How I saw myself, nimbly clearing debris as I jogged. 

Apparently, this type of neuro-physical overload is the third rail of forty two year-old widowed brains. I neither made contact with the pine cone nor tended to my errant lace. Instead of the clean, Killian Mbappe style strikes I laid on the previous pine cones, making the greenway safe for jogging and enshrining myself in the “older hero type” teenage mental hall of fame (which I’m pretty sure totally exists), I struck the ground awkwardly about six inches behind my stride, stepping on my untied lace with the other foot, and crumpling to the ground, in a heap almost exactly in the mid-point between the pack of girls and the boys ahead of me. I skinned my left knee pretty good and got both my hands for good measure when I broke my fall.

How I appeared to others witnesses my feats of agility. 

I’m pretty sure the kids didn’t see anything. The girls were headed the opposite direction and I wasn’t anywhere near catching the boys. And I’m over thirty, so basically invisible?

Plus, like I said, this wasn’t my first rodeo. I’d not only fallen before, I had fallen only about twenty yards from the exact spot where I went down this time. It had been a while.
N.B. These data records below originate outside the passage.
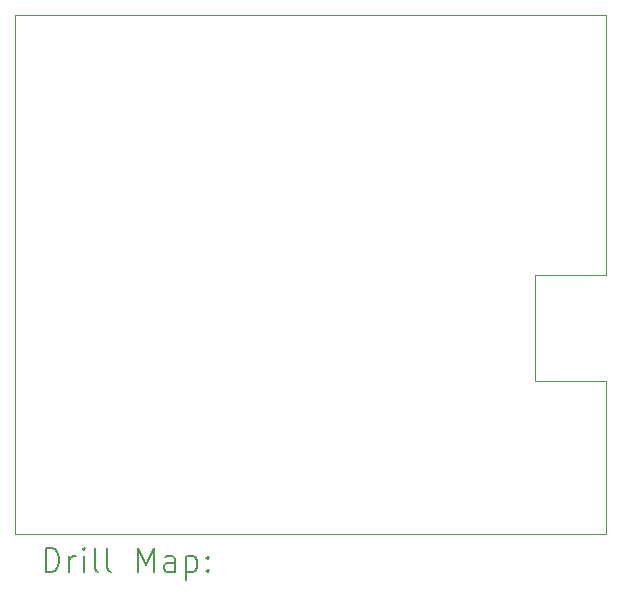
<source format=gbr>
%TF.GenerationSoftware,KiCad,Pcbnew,7.0.5*%
%TF.CreationDate,2023-10-11T12:47:38-04:00*%
%TF.ProjectId,Board_To_Be_Tested,426f6172-645f-4546-9f5f-42655f546573,rev?*%
%TF.SameCoordinates,Original*%
%TF.FileFunction,Drillmap*%
%TF.FilePolarity,Positive*%
%FSLAX45Y45*%
G04 Gerber Fmt 4.5, Leading zero omitted, Abs format (unit mm)*
G04 Created by KiCad (PCBNEW 7.0.5) date 2023-10-11 12:47:38*
%MOMM*%
%LPD*%
G01*
G04 APERTURE LIST*
%ADD10C,0.100000*%
%ADD11C,0.200000*%
G04 APERTURE END LIST*
D10*
X17500000Y-8600000D02*
X16900000Y-8600000D01*
X16900000Y-9500000D01*
X17500000Y-9500000D01*
X17500000Y-10800000D01*
X12500000Y-10800000D01*
X12500000Y-6400000D01*
X17500000Y-6400000D01*
X17500000Y-8600000D01*
D11*
X12755777Y-11116484D02*
X12755777Y-10916484D01*
X12755777Y-10916484D02*
X12803396Y-10916484D01*
X12803396Y-10916484D02*
X12831967Y-10926008D01*
X12831967Y-10926008D02*
X12851015Y-10945055D01*
X12851015Y-10945055D02*
X12860539Y-10964103D01*
X12860539Y-10964103D02*
X12870062Y-11002198D01*
X12870062Y-11002198D02*
X12870062Y-11030770D01*
X12870062Y-11030770D02*
X12860539Y-11068865D01*
X12860539Y-11068865D02*
X12851015Y-11087912D01*
X12851015Y-11087912D02*
X12831967Y-11106960D01*
X12831967Y-11106960D02*
X12803396Y-11116484D01*
X12803396Y-11116484D02*
X12755777Y-11116484D01*
X12955777Y-11116484D02*
X12955777Y-10983150D01*
X12955777Y-11021246D02*
X12965301Y-11002198D01*
X12965301Y-11002198D02*
X12974824Y-10992674D01*
X12974824Y-10992674D02*
X12993872Y-10983150D01*
X12993872Y-10983150D02*
X13012920Y-10983150D01*
X13079586Y-11116484D02*
X13079586Y-10983150D01*
X13079586Y-10916484D02*
X13070062Y-10926008D01*
X13070062Y-10926008D02*
X13079586Y-10935531D01*
X13079586Y-10935531D02*
X13089110Y-10926008D01*
X13089110Y-10926008D02*
X13079586Y-10916484D01*
X13079586Y-10916484D02*
X13079586Y-10935531D01*
X13203396Y-11116484D02*
X13184348Y-11106960D01*
X13184348Y-11106960D02*
X13174824Y-11087912D01*
X13174824Y-11087912D02*
X13174824Y-10916484D01*
X13308158Y-11116484D02*
X13289110Y-11106960D01*
X13289110Y-11106960D02*
X13279586Y-11087912D01*
X13279586Y-11087912D02*
X13279586Y-10916484D01*
X13536729Y-11116484D02*
X13536729Y-10916484D01*
X13536729Y-10916484D02*
X13603396Y-11059341D01*
X13603396Y-11059341D02*
X13670062Y-10916484D01*
X13670062Y-10916484D02*
X13670062Y-11116484D01*
X13851015Y-11116484D02*
X13851015Y-11011722D01*
X13851015Y-11011722D02*
X13841491Y-10992674D01*
X13841491Y-10992674D02*
X13822443Y-10983150D01*
X13822443Y-10983150D02*
X13784348Y-10983150D01*
X13784348Y-10983150D02*
X13765301Y-10992674D01*
X13851015Y-11106960D02*
X13831967Y-11116484D01*
X13831967Y-11116484D02*
X13784348Y-11116484D01*
X13784348Y-11116484D02*
X13765301Y-11106960D01*
X13765301Y-11106960D02*
X13755777Y-11087912D01*
X13755777Y-11087912D02*
X13755777Y-11068865D01*
X13755777Y-11068865D02*
X13765301Y-11049817D01*
X13765301Y-11049817D02*
X13784348Y-11040293D01*
X13784348Y-11040293D02*
X13831967Y-11040293D01*
X13831967Y-11040293D02*
X13851015Y-11030770D01*
X13946253Y-10983150D02*
X13946253Y-11183150D01*
X13946253Y-10992674D02*
X13965301Y-10983150D01*
X13965301Y-10983150D02*
X14003396Y-10983150D01*
X14003396Y-10983150D02*
X14022443Y-10992674D01*
X14022443Y-10992674D02*
X14031967Y-11002198D01*
X14031967Y-11002198D02*
X14041491Y-11021246D01*
X14041491Y-11021246D02*
X14041491Y-11078389D01*
X14041491Y-11078389D02*
X14031967Y-11097436D01*
X14031967Y-11097436D02*
X14022443Y-11106960D01*
X14022443Y-11106960D02*
X14003396Y-11116484D01*
X14003396Y-11116484D02*
X13965301Y-11116484D01*
X13965301Y-11116484D02*
X13946253Y-11106960D01*
X14127205Y-11097436D02*
X14136729Y-11106960D01*
X14136729Y-11106960D02*
X14127205Y-11116484D01*
X14127205Y-11116484D02*
X14117682Y-11106960D01*
X14117682Y-11106960D02*
X14127205Y-11097436D01*
X14127205Y-11097436D02*
X14127205Y-11116484D01*
X14127205Y-10992674D02*
X14136729Y-11002198D01*
X14136729Y-11002198D02*
X14127205Y-11011722D01*
X14127205Y-11011722D02*
X14117682Y-11002198D01*
X14117682Y-11002198D02*
X14127205Y-10992674D01*
X14127205Y-10992674D02*
X14127205Y-11011722D01*
M02*

</source>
But it’s good to know that my athletic ability is still an apt metaphor for my personality.

Anyhow, I knew what to do: I took a moment to assess the damage, but not wanting to seem overly concerned about the ungainly half-gainer I – a middle aged, beet red man, sweating profusely from every pore in his body – had just performed for a crowd of indifferent teens, I quickly tied my shoe, and took off at a trot for home.